Marrs, who works in Facilities Maintenance, is the chief electrician at William & Mary. Some of his responsibilities include administering the maintenance and inspection contracts for the elevators and generators on campus, as well as locating the underground utilities for "miss utility." He also performs the technical inspections for the new electrical installations, and maintains both the street lights and e-phones at the College.

"I enjoy working with everyone here at the College, it's like a big family," Marrs said. "My job takes me all over the campus every day, so it's like having a different job daily."

Marrs kidded that he only has one regret about his time at the College. "If I had just taken one class a year ... I may have graduated in 35 years."

(Back to the top)


Louise Menges

Menges is a laboratory specialist senior with the College’s chemistry department. In that role, she is responsible for preparing, maintaining and ordering for three upper-level chemistry laboratory courses. She also produces and illustrates the department’s yearly alumni newsletter and the student lab manuals that are sold in the College’s bookstore for eight chemistry lab courses.

Menges said that she also appreciates how working in the chemistry department means the opportunity to learn something new every day. “I like chemists, too -- I've worked with chemists for 47 years now,” she said.

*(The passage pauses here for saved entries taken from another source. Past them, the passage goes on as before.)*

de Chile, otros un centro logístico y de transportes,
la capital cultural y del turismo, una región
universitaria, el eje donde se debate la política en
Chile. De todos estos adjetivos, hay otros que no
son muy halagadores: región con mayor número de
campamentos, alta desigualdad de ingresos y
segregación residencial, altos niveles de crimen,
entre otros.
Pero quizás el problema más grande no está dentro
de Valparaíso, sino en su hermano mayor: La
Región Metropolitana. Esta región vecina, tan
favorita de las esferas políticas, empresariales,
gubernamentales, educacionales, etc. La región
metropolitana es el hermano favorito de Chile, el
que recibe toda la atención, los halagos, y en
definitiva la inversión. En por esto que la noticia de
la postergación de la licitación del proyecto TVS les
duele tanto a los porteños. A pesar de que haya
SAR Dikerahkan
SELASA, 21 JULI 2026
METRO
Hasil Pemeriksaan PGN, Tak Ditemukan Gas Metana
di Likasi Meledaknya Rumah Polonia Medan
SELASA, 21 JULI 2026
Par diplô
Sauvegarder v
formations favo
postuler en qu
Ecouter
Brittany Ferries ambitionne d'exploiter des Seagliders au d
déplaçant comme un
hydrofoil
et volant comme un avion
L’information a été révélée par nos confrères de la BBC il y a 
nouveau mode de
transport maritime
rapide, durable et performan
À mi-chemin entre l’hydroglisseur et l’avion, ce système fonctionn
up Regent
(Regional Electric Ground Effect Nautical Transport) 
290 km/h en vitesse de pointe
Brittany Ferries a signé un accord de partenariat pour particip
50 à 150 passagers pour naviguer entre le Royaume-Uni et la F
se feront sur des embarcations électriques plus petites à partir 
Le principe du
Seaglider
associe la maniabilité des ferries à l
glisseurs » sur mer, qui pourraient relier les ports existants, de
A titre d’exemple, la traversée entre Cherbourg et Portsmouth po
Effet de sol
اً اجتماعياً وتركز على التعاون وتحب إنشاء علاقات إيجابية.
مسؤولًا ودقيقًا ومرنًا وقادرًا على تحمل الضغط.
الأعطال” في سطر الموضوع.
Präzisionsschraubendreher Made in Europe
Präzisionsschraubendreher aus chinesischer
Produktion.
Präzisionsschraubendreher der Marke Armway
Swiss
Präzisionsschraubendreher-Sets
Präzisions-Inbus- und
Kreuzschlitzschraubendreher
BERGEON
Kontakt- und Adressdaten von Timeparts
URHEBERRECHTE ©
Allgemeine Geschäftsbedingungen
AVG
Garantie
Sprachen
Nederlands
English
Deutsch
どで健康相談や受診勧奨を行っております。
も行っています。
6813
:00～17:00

“My faculty and staff coworkers are a wonderful bunch of people and have become good friends, and the academic environment is a very nice one to work in,” said Menges. “I look forward to going to work every day. Okay, maybe not every day, but almost!”

(Back to the top)


Paul Tidwell

Tidwell, who works in Facilities Maintenance as the College's master mechanic, is here to handle nearly all of William & Mary's maintenance issues that occur during evening and night hours. For the past 15 or 16 years, Tidwell has worked Wednesday through Sunday from 2 p.m. until midnight. He also takes care of the College's street lights, e-phones and generators.

"I take care of any maintenance call that comes to the College," said Tidwell, who spent his first 20 or so years at William & Mary as a plumber. He said his most rewarding part of the job is the people at the College.

"I intermingle with the president on down," Tidwell said. "I just enjoy what I'm doing."